** SUPPLIED MATERIAL follows **

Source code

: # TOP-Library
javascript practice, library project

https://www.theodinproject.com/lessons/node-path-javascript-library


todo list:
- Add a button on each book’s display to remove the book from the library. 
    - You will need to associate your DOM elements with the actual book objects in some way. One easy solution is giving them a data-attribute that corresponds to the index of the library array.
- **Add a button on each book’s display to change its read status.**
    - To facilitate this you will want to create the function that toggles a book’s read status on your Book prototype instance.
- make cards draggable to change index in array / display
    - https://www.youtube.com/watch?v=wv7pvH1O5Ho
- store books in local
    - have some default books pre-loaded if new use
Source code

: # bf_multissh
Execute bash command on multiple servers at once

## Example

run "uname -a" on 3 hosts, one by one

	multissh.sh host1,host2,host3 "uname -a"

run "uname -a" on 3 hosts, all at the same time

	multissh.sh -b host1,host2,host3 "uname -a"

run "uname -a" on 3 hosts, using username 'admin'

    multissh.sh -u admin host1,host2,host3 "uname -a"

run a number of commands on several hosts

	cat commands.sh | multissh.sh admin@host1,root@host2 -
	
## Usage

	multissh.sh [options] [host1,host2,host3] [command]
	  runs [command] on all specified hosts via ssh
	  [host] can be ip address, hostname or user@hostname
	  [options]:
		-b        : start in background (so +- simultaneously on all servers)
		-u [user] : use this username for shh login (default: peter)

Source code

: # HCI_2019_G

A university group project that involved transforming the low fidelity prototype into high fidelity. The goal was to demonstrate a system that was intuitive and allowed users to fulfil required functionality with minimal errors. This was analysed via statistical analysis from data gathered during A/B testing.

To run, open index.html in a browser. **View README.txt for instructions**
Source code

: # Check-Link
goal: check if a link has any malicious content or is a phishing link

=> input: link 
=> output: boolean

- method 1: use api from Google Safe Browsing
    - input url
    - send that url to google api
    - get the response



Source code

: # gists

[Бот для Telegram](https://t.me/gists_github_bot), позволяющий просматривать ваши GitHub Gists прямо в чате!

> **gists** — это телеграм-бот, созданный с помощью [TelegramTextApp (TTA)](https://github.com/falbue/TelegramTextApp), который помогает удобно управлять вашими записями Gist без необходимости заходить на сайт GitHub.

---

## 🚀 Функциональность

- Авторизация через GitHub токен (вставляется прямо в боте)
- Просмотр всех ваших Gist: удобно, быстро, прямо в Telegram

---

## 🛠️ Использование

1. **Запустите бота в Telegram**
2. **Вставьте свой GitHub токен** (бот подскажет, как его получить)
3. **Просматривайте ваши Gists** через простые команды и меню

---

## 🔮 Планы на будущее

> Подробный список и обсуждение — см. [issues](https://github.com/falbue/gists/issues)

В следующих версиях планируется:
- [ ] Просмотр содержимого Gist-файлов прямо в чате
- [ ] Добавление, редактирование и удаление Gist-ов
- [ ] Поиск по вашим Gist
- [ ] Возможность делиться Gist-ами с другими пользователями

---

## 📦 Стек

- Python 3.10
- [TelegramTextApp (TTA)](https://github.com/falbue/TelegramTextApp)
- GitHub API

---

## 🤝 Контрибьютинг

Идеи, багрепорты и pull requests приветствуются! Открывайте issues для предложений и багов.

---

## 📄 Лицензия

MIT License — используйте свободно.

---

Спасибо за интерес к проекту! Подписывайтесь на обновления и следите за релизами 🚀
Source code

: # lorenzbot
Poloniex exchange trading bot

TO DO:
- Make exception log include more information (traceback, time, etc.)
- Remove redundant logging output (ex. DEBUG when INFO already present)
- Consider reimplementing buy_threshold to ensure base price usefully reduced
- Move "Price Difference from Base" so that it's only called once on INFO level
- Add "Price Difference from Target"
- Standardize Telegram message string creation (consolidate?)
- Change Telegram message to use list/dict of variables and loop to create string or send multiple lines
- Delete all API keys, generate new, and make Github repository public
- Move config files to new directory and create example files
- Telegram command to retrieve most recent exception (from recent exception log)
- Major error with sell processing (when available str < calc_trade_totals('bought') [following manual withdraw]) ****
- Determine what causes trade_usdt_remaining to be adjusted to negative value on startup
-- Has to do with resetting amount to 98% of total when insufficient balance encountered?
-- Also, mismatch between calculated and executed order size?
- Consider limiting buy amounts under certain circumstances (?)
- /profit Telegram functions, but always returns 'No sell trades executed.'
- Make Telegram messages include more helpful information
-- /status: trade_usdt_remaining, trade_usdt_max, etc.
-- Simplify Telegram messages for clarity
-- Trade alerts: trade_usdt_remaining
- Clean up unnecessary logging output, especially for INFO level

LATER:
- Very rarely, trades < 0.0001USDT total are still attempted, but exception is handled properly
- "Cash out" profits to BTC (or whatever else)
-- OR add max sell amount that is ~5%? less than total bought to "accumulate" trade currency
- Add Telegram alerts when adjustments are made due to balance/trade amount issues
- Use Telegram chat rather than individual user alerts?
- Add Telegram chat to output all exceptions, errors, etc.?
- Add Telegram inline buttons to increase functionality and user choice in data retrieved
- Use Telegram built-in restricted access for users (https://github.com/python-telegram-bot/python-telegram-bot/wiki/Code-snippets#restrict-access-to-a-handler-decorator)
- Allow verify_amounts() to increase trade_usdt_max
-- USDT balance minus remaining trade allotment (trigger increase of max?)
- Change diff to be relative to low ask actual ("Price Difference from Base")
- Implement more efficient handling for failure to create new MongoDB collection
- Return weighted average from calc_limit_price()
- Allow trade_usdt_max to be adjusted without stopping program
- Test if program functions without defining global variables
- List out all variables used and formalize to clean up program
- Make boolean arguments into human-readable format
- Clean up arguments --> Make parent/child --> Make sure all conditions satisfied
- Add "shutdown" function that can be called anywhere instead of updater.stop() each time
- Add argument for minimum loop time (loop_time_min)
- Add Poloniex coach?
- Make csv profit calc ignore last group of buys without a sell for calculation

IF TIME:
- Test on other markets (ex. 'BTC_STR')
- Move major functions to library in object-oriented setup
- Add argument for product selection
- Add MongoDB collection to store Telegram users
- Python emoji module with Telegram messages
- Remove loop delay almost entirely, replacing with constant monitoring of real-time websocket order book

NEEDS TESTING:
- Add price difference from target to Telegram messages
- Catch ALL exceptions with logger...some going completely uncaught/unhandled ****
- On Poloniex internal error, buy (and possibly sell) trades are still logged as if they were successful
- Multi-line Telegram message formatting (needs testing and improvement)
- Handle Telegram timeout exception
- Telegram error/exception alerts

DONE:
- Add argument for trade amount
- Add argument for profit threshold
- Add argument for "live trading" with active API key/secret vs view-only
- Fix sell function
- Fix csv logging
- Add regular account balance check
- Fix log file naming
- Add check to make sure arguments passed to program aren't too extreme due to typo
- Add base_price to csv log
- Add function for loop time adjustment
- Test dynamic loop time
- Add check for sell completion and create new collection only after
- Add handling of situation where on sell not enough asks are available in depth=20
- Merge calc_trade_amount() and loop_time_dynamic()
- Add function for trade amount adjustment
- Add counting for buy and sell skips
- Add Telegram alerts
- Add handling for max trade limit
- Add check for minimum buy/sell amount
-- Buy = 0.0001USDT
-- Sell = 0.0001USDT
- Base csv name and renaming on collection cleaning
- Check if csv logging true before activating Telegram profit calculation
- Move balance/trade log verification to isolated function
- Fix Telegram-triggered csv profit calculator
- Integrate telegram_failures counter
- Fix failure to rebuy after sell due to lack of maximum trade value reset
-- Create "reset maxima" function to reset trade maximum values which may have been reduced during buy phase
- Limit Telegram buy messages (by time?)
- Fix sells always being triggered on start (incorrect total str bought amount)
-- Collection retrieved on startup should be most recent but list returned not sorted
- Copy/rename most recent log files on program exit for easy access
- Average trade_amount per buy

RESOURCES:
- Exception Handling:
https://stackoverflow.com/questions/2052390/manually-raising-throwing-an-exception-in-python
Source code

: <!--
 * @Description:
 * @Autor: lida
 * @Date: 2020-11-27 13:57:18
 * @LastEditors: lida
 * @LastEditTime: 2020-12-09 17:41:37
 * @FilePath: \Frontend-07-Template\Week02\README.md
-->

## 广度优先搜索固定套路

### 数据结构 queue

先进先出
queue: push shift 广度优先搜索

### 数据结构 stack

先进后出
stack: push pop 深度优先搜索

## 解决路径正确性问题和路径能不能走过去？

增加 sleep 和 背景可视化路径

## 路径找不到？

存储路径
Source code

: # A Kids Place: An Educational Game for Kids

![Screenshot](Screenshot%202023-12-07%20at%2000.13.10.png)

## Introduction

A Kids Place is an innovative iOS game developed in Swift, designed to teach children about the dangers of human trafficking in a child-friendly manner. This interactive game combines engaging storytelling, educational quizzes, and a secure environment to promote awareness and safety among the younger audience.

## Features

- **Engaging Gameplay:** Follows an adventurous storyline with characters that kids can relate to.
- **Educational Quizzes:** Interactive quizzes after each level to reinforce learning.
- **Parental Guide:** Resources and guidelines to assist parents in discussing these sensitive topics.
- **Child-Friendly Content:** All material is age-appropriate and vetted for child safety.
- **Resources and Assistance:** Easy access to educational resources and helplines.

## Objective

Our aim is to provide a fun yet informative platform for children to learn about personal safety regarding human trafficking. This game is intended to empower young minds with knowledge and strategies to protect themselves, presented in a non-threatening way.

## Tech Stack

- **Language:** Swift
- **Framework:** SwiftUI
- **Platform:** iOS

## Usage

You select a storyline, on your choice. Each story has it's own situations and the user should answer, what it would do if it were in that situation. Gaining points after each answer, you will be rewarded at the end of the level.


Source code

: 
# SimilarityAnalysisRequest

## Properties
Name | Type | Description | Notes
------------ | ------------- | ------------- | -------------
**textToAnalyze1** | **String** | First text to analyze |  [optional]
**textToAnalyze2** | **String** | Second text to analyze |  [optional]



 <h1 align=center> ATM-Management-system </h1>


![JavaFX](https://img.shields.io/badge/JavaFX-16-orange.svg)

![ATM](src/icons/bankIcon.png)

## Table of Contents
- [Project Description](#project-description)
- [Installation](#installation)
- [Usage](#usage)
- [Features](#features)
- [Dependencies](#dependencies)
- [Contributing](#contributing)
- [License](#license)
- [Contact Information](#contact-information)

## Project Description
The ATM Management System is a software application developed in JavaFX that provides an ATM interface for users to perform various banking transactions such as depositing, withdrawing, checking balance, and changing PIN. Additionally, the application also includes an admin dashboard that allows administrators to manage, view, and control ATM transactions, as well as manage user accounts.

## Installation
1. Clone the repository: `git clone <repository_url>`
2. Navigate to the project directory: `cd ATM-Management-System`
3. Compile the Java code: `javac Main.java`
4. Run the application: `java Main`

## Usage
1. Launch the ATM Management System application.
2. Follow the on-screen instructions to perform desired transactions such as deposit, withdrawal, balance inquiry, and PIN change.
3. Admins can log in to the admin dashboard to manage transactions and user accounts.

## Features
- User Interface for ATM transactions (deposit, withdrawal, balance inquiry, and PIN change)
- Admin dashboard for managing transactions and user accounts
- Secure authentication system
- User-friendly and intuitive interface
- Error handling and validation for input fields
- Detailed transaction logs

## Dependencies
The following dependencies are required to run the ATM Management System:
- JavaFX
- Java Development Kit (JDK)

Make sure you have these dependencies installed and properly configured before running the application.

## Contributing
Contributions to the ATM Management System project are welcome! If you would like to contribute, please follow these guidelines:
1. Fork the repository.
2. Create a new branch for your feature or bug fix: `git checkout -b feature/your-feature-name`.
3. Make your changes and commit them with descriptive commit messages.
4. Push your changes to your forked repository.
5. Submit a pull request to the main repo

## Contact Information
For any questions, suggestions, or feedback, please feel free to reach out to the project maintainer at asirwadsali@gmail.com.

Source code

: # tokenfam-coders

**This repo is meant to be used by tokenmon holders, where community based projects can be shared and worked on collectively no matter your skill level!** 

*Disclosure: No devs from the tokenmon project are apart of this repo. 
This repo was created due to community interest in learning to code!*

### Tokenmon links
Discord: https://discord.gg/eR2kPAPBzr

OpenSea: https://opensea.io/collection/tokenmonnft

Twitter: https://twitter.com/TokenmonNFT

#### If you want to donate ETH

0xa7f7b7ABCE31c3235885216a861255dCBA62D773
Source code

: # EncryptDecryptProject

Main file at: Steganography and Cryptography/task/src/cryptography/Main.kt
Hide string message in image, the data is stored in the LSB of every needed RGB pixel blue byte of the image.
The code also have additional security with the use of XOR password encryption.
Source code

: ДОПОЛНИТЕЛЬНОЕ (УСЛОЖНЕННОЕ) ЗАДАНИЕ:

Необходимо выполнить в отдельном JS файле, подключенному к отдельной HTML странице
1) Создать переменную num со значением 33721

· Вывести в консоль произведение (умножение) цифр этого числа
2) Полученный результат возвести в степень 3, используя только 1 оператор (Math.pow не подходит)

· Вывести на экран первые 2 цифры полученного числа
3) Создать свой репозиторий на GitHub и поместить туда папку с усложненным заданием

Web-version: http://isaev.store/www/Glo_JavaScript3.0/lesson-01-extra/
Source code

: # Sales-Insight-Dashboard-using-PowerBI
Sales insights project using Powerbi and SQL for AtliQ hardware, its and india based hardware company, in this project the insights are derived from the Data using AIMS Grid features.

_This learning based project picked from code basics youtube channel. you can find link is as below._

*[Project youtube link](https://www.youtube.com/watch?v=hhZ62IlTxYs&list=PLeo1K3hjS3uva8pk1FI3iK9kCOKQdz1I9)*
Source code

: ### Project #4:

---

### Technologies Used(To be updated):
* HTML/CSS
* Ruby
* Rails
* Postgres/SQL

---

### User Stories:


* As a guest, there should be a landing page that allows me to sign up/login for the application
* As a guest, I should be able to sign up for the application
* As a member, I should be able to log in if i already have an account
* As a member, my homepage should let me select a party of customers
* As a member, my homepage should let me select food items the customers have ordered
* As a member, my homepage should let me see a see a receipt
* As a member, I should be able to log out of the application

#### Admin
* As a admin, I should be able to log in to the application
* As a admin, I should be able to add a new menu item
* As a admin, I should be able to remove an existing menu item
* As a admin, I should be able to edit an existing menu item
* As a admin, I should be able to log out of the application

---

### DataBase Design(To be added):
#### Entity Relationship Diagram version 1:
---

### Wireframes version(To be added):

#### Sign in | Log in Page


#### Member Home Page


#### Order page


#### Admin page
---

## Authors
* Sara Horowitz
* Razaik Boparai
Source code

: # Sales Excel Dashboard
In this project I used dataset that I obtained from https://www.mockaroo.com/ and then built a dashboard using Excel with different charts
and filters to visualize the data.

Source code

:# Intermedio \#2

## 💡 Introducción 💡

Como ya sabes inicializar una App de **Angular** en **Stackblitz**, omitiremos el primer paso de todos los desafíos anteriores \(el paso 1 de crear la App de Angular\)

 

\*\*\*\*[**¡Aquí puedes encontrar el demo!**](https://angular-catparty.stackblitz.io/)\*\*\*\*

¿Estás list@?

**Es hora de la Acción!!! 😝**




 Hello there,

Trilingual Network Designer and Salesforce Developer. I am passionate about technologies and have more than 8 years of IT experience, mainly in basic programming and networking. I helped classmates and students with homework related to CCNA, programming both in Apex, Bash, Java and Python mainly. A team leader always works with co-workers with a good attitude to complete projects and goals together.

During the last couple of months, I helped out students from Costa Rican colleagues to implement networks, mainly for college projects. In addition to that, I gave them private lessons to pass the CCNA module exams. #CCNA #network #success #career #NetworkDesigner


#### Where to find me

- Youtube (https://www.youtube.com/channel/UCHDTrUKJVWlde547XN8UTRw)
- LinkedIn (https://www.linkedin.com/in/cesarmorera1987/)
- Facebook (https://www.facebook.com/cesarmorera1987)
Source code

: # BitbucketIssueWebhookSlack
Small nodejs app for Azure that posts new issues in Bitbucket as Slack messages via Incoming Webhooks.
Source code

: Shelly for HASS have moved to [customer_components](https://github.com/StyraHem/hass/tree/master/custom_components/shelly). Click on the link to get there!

** End of SUPPLIED MATERIAL **

Gather every line in the rows above that contains the string "array". Case counts, so uppercase and lowercase letters are not interchangeable.

**TASK SOLUTION**
    - You will need to associate your DOM elements with the actual book objects in some way. One easy solution is giving them a data-attribute that corresponds to the index of the library array.
- make cards draggable to change index in array / display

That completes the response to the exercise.